Le dernier épisode de Saturday Night Live n’est pas passé inaperçu chez les amateurs de hockey. L’émission culte a diffusé un sketch parodiant la LNH, mettant en scène de faux joueurs représentant différentes équipes… avec un angle humoristique volontairement malaisant.
Le concept de départ est simple : des joueurs de la LNH livrent des messages bienveillants pour souligner leur implication communautaire. On y voit ainsi un faux joueur des Rangers de New York parler d’aide alimentaire, tandis qu’un représentant des Kings de Los Angeles évoque son bénévolat auprès des personnes âgées.
Jusque-là, tout est sage. Mais le sketch bascule dès que vient le tour des Predators de Nashville.
Le faux joueur des Predators est incarné par Miles Teller, et c’est là que le génie cruel du sketch opère.
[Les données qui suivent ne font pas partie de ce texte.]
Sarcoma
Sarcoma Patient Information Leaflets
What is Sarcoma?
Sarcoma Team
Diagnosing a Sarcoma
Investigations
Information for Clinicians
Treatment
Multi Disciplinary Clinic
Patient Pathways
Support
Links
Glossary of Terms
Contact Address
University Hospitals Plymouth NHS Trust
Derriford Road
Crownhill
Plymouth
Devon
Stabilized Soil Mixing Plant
Chaque texte qu’on lui remet contient une double connotation évidente, jouant sur le mot « predator », au point de le faire passer pour quelque chose de franchement problématique.
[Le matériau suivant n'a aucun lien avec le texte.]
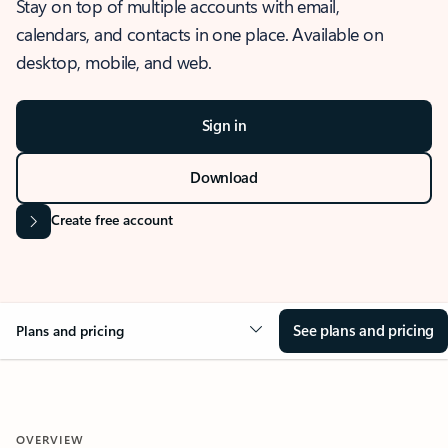
Stay on top of multiple accounts with email,
calendars, and contacts in one place. Available on
desktop, mobile, and web.
Sign in
Download
Create free account
See plans and pricing
Plans and pricing
OVERVIEW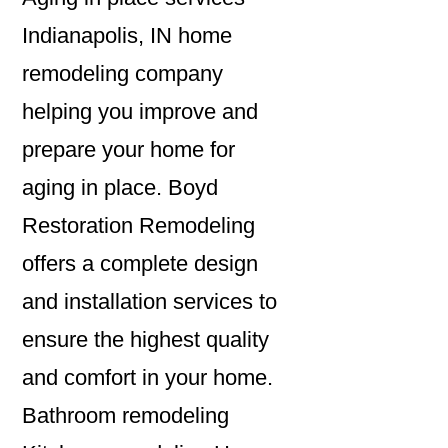
Indianapolis, IN home
remodeling company
helping you improve and
prepare your home for
aging in place. Boyd
Restoration Remodeling
offers a complete design
and installation services to
ensure the highest quality
and comfort in your home.
Bathroom remodeling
On lui fait notamment dire qu’il travaille avec des enfants malades « pour les faire se sentir touchés », puis qu’il visite la Thaïlande sans qu’aucune action caritative ne soit clairement mentionnée. À chaque fois, le personnage tente désespérément d’arrêter le tournage, conscient du sous-texte douteux, tandis que la production insiste pour continuer, imperturbable.
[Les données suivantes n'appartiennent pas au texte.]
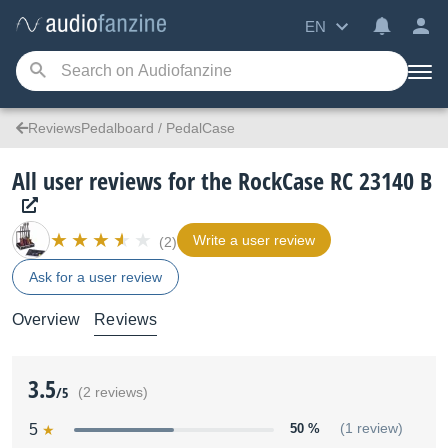
EN
ReviewsPedalboard / PedalCase
All user reviews for the RockCase RC 23140 B
Write a user review
(2)
Ask for a user review
Overview
Reviews
3.5
/5
(2 reviews)
5
50 %
(1 review)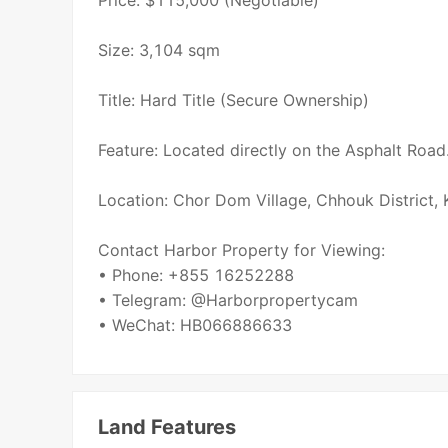
Price: $115,000 (Negotiable)
Size: 3,104 sqm
Title: Hard Title (Secure Ownership)
Feature: Located directly on the Asphalt Road
Location: Chor Dom Village, Chhouk District,
Contact Harbor Property for Viewing:
• Phone: +855 16252288
• Telegram: @Harborpropertycam
• WeChat: HB066886633
Land Features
Plus le sketch avance, plus la situation devient inconfortable et volontairement absurde. Le personnage de Miles Teller proteste, s’indigne, demande à voir les auteurs… pour finalement se faire répondre qu’il n’y a « pas d’autres idées ». Même lorsqu’il n’a plus rien à dire, le malaise continue, culminant avec un témoignage final glaçant où un personnage affirme que « ce Prédateur a changé sa vie à jamais ».
Le contraste entre le ton sérieux des messages humanitaires et l’horreur implicite du sous-entendu crée un humour noir typiquement SNL
Voyez par vous-même :
Encore une fois, Saturday Night Live démontre sa capacité à détourner l’actualité et la culture populaire pour en faire une satire grinçante, parfois dérangeante, mais toujours mémorable.